▶ _Problem to solve_: Reproduce the rows below line for line without any change, starting with the very first line of the rows and going on through the line that contains "实专业化法治化承接机制前提下，划拨更高比例国有资本充实基", with both of those lines included.
== Segment start ==
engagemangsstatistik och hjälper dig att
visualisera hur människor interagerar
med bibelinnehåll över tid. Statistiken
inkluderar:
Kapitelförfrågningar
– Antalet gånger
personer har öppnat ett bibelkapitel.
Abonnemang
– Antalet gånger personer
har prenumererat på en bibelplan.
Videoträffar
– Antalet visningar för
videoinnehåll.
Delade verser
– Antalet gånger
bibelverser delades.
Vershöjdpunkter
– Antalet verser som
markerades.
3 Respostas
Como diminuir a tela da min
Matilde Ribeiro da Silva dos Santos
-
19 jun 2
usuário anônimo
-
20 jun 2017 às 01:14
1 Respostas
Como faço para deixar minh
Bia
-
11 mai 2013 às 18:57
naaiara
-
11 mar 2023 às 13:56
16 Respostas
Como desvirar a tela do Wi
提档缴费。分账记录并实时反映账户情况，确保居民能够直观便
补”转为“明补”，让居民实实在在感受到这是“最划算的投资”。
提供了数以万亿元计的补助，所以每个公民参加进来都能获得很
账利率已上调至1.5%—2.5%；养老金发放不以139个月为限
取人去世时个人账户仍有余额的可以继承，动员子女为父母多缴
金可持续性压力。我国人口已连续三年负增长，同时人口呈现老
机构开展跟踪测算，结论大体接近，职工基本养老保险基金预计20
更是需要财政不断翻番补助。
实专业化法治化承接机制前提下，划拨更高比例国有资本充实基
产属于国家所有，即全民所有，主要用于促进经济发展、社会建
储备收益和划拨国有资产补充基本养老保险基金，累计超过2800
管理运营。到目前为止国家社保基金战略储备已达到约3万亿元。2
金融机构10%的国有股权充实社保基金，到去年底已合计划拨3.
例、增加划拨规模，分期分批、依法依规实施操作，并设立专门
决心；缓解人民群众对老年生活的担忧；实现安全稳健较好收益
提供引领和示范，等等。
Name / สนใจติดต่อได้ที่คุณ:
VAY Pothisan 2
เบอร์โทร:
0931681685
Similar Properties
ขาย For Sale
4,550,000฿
== Segment end ==
▶ _Written answer_:
engagemangsstatistik och hjälper dig att
visualisera hur människor interagerar
med bibelinnehåll över tid. Statistiken
inkluderar:
Kapitelförfrågningar
– Antalet gånger
personer har öppnat ett bibelkapitel.
Abonnemang
– Antalet gånger personer
har prenumererat på en bibelplan.
Videoträffar
– Antalet visningar för
videoinnehåll.
Delade verser
– Antalet gånger
bibelverser delades.
Vershöjdpunkter
– Antalet verser som
markerades.
3 Respostas
Como diminuir a tela da min
Matilde Ribeiro da Silva dos Santos
-
19 jun 2
usuário anônimo
-
20 jun 2017 às 01:14
1 Respostas
Como faço para deixar minh
Bia
-
11 mai 2013 às 18:57
naaiara
-
11 mar 2023 às 13:56
16 Respostas
Como desvirar a tela do Wi
提档缴费。分账记录并实时反映账户情况，确保居民能够直观便
补”转为“明补”，让居民实实在在感受到这是“最划算的投资”。
提供了数以万亿元计的补助，所以每个公民参加进来都能获得很
账利率已上调至1.5%—2.5%；养老金发放不以139个月为限
取人去世时个人账户仍有余额的可以继承，动员子女为父母多缴
金可持续性压力。我国人口已连续三年负增长，同时人口呈现老
机构开展跟踪测算，结论大体接近，职工基本养老保险基金预计20
更是需要财政不断翻番补助。
实专业化法治化承接机制前提下，划拨更高比例国有资本充实基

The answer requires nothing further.